Classification is the final stage of character recognition task in which character images are assigned unique labels based on the extracted features. In this study, we have used neural networks for comparing the performance of different feature sets. The principal advantage of neural networks is that they can learn automatically from examples. Here, we have used a two layer feedforward neural network consisting of a single hidden layer (Fig. 7). The input to the neural network consists of each of the feature sets that we have extracted. Thus the number of nodes in the input layer is equal to the size of the feature set that we use in each case. The output layer contains one node for each of the output classes, i.e., here we have 13 nodes in the output layer. We have used the number of hidden layer neurons to be 20 for our experiment.

Fig. 7
figure 7

Neural network model

5 Experimental Results and Discussions

In this section, the results of different feature sets for offline Malayalam character recognition are presented. The implementation of the system was carried out using Matlab R2013a. The results have been computed using a 5 fold cross validation technique. In a five-fold cross validation scheme, the entire dataset is divided into 5 subsets. During each fold, one of the subset is used for testing the classifier and the rest are used for training. The recognition rates from the test set in each fold are averaged to obtain the final accuracy of the classifier.
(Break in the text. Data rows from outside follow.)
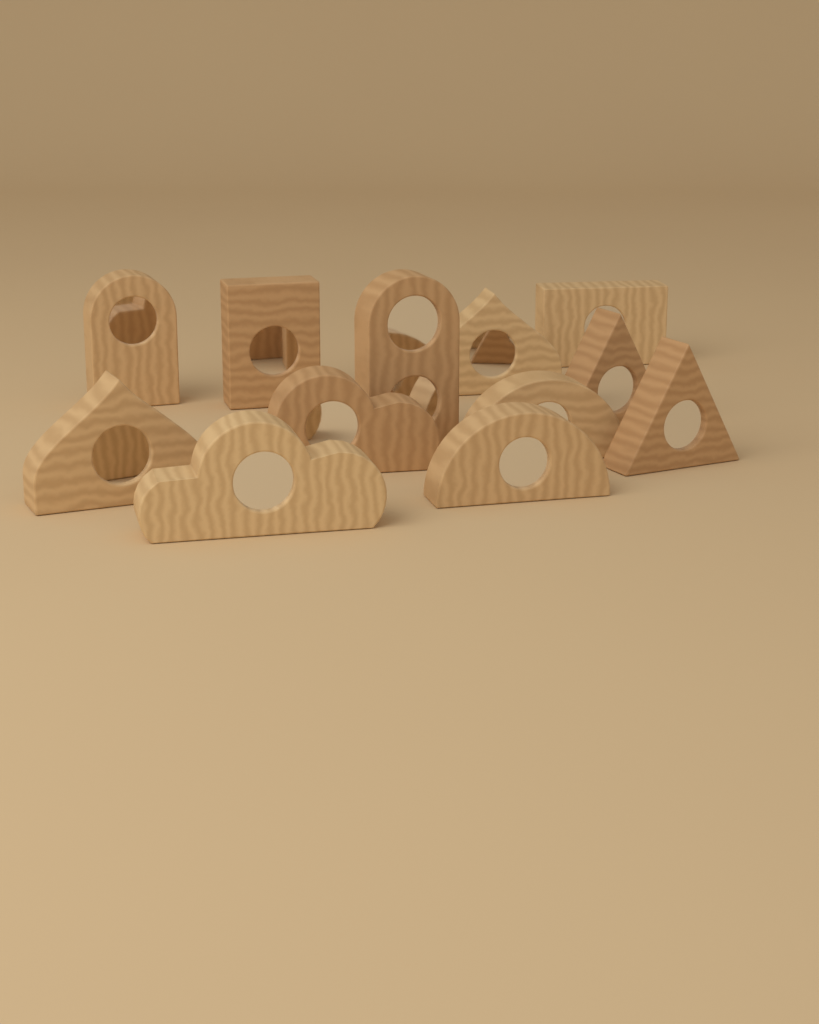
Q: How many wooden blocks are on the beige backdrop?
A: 12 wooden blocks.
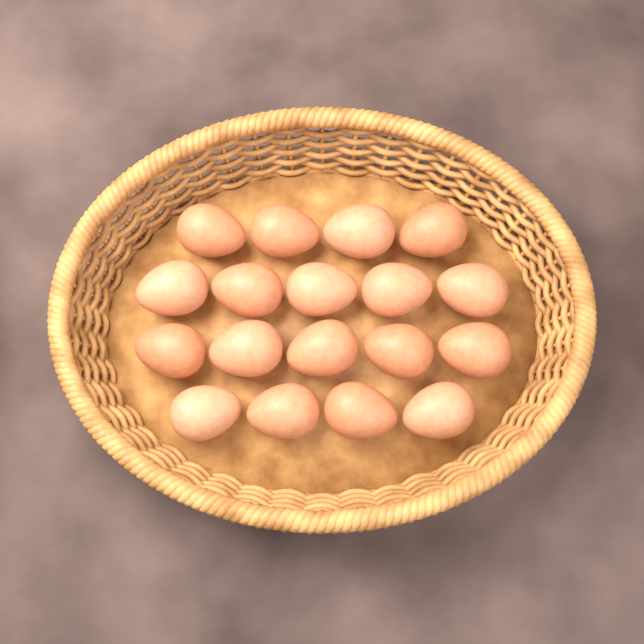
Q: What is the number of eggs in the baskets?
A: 18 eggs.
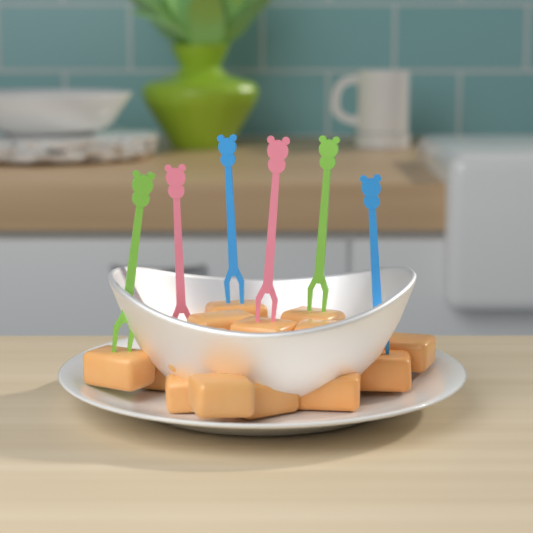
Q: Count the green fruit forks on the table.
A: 2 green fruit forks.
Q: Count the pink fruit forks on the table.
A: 2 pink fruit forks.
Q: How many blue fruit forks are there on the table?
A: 2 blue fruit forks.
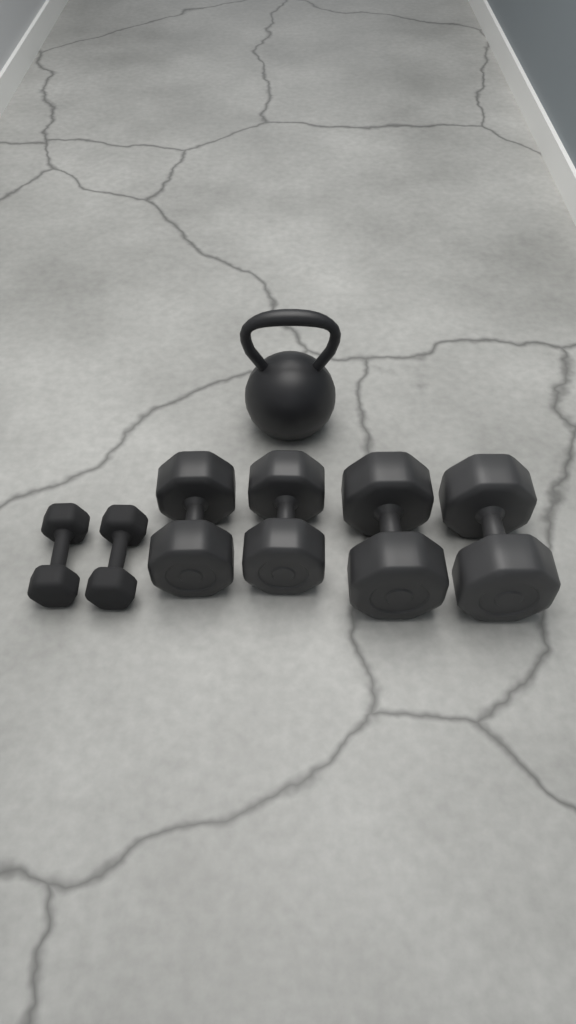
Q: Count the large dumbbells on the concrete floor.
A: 4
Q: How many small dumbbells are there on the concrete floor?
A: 2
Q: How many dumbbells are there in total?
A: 6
Table 1 summarizes the overall accuracy of the system with each of the four feature sets. A graphical representation of the recognition results is also shown (Fig. 8). From the experiment, the best recognition rate of 94.23 % was obtained for the histogram of oriented gradients features. The next highest accuracy was obtained for projection histograms with PCA. But compared to other feature sets, they need feature vectors of larger size (260). The density based features also provide good recognition accuracy with a relatively small feature vector size of 16. The chain code histogram feature gave the lowest recognition results among all the features used in this study. The recognition rate of 78.8 % was obtained using this chain code histogram feature.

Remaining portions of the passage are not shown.